Ratis Streaming is a feature designed to optimize the handling of client requests in a Raft cluster, addressing limitations of the traditional star topology where all client requests are sent directly to the Leader.
Problem Statement
The traditional Raft approach, where clients send requests to the Leader and the Leader then forwards them as appendEntries
to all followers in a star topology, has several drawbacks:
- Increased Leader Memory Cache: The Leader requires significant memory to cache outstanding client requests and log entries/data for each follower. Retrying mechanisms can exacerbate this by caching the same data multiple times.
- Performance Bottlenecks: Concurrent requests can be slowed down if a client's data is written to a slower disk, impacting other clients even if they are writing to faster disks.
- Suboptimal Streaming Performance: The traditional method is not ideal for streaming data, as it requires waiting for incoming streams to close before processing, unlike true streaming where data can be immediately forwarded.
- Inefficient Network Traffic for Leader:
- The Leader directly receives all requests from all clients, leading to a high number of connections to manage.
- The Leader uses twice or more network bandwidth compared to followers for
appendEntries
.
- Suboptimal Network Topology Utilization:
- Clients near a follower but far from the Leader still have to send requests to the Leader, which then sends
appendEntries
back to the near follower. - Inefficiencies arise when the Leader resides in a different rack than co-located followers.
- Clients near a follower but far from the Leader still have to send requests to the Leader, which then sends
Proposed Solution: Ratis Streaming
Ratis Streaming aims to overcome these limitations by introducing pipelines (or spanning trees) instead of a star topology for broadcasting client requests. In this model, all machines (Leader and followers) can directly receive requests from clients and then stream these requests to other machines using a pipeline.
For example, if the Leader and Follower 1 are in the same rack, and Follower 2 is in a different rack:
* **Case 1 (Traditional):** Client -> Leader -> Follower 1 ---------------> Follower 2
* **Case 2 (Streaming):** Leader <- Follower 1 <--------------- Follower 2 <- Client
* **Case 3 (Streaming with Pipeline):** Client -> Follower 1 -> Leader ---------------> Follower 2
When the Leader receives a forwarded request, it processes it as usual. When a follower receives a request, it sends an acknowledgment to the Leader, and the Leader replies with the log index.
Implementation Plan
The implementation of Ratis Streaming is divided into two main steps:
Step 1: Streaming (without Topology Change)

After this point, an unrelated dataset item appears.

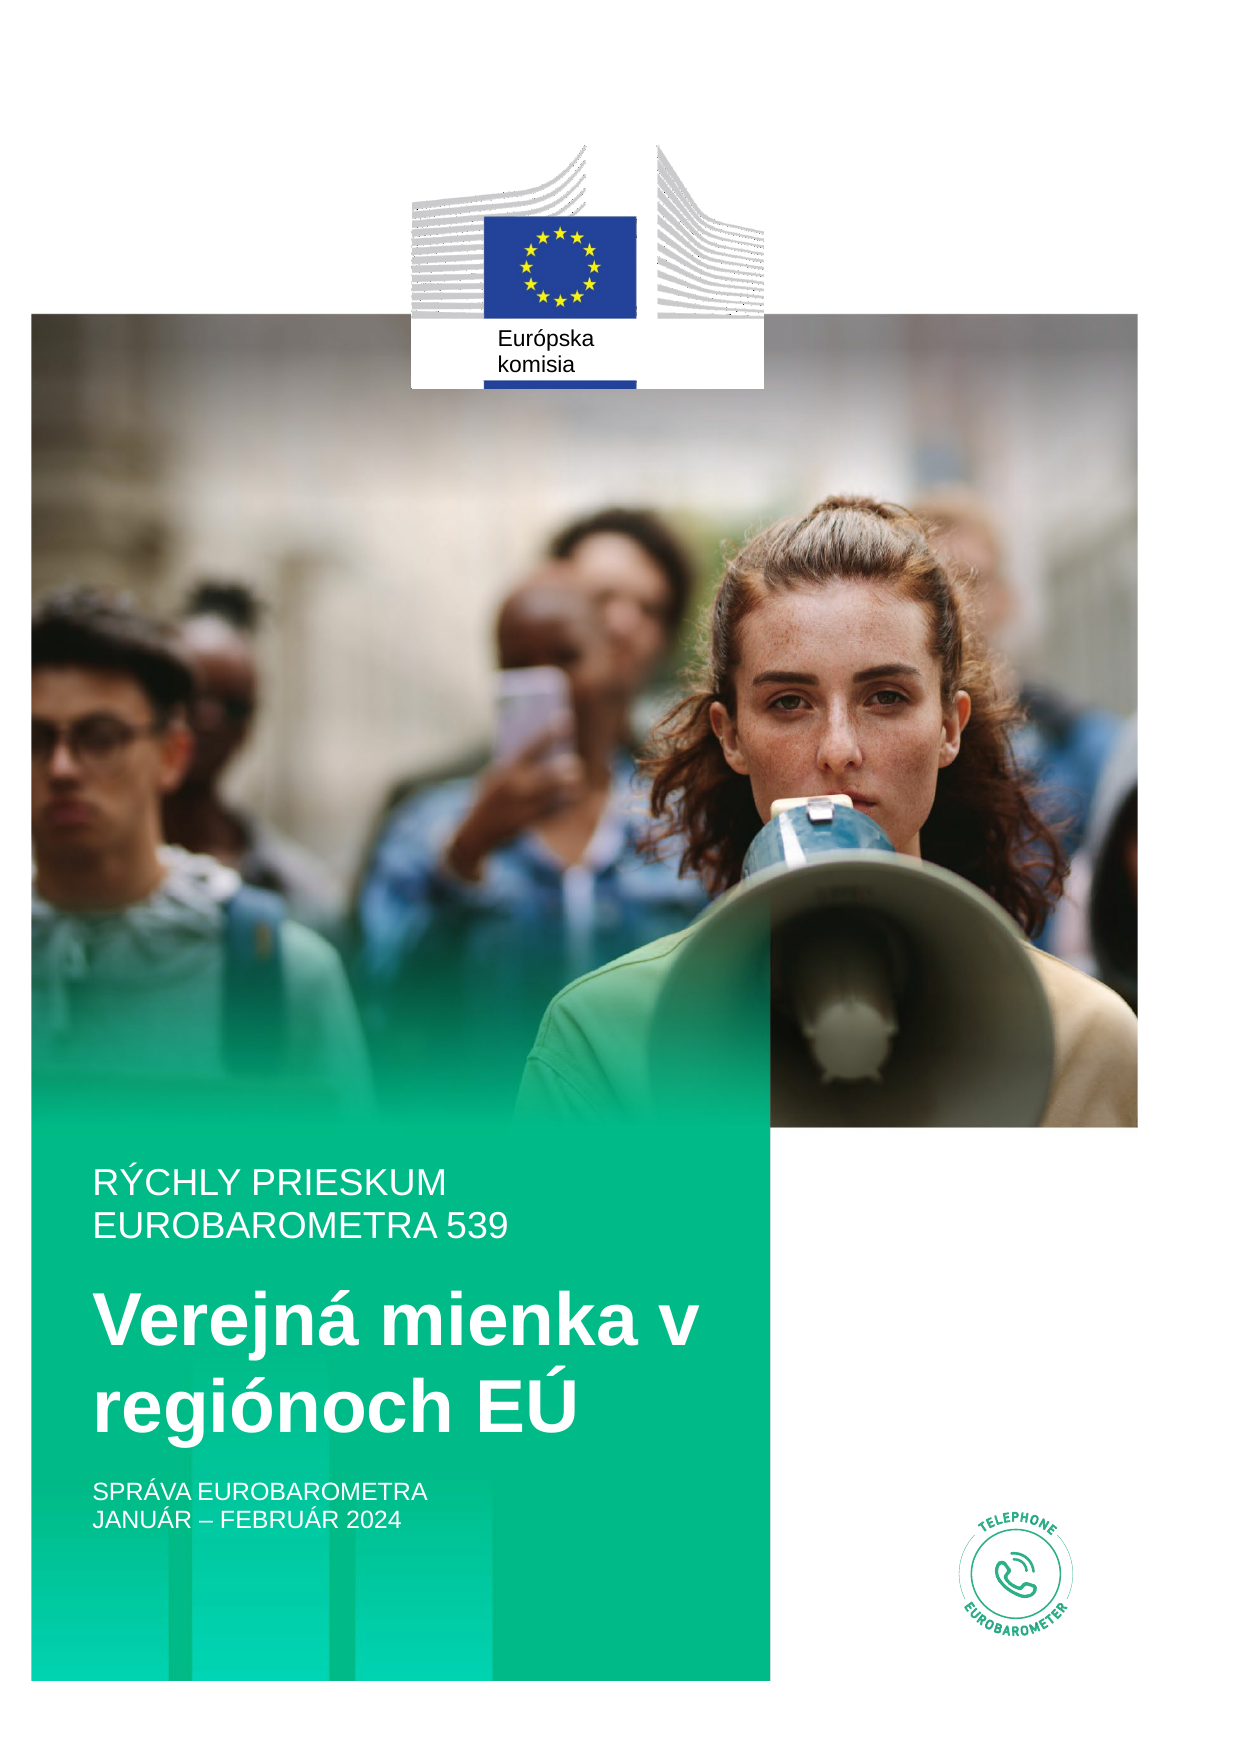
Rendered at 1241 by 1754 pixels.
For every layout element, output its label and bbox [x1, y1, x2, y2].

picture [31, 116, 1138, 1681]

This step focuses on the core streaming implementation while maintaining the Ratis star topology and without considering network awareness. It addresses problems related to Leader memory cache, concurrent request ordering, and basic streaming performance.
-
Plan 1: Stream to the Leader, then immediately stream to followers without creating Ratis transactions.
- Clients stream requests to the Leader.
- The Leader immediately streams the data to all followers in parallel.
- A Ratis transaction is created only after the client closes the stream.
- Packet Acknowledgements: The Leader acknowledges each packet back to the client only after receiving acknowledgments from all followers. This throttles traffic based on the slowest follower.
- Multiple Clients: Multiple clients can stream in parallel without interfering with each other until a transaction is created.
-
Plan 1.1: Stream to a primary node, then immediately stream to remaining nodes.
- Clients can stream to any node (Primary node), not just the Leader.
- The Primary node immediately streams client data to all other nodes.
- The Leader (which may or may not be the Primary node) creates a transaction upon receiving all stream data.
- Clients can continue streaming to the Primary node even during leader re-election. If the Primary node fails, the client can failover to any other node with unacknowledged data.
Step 2: Pipeline (Topology Change)
This step focuses on replacing the star topology with pipelines to improve network efficiency, especially in multi-rack environments. The goal is to eliminate redundant cross-rack traffic by chaining nodes in a pipeline.
Transport Mechanism
Netty is chosen for the initial Streaming implementation due to its superior performance (approximately 5x better than gRPC with Protobuf or Flatbuffers) as it supports zero buffer copying.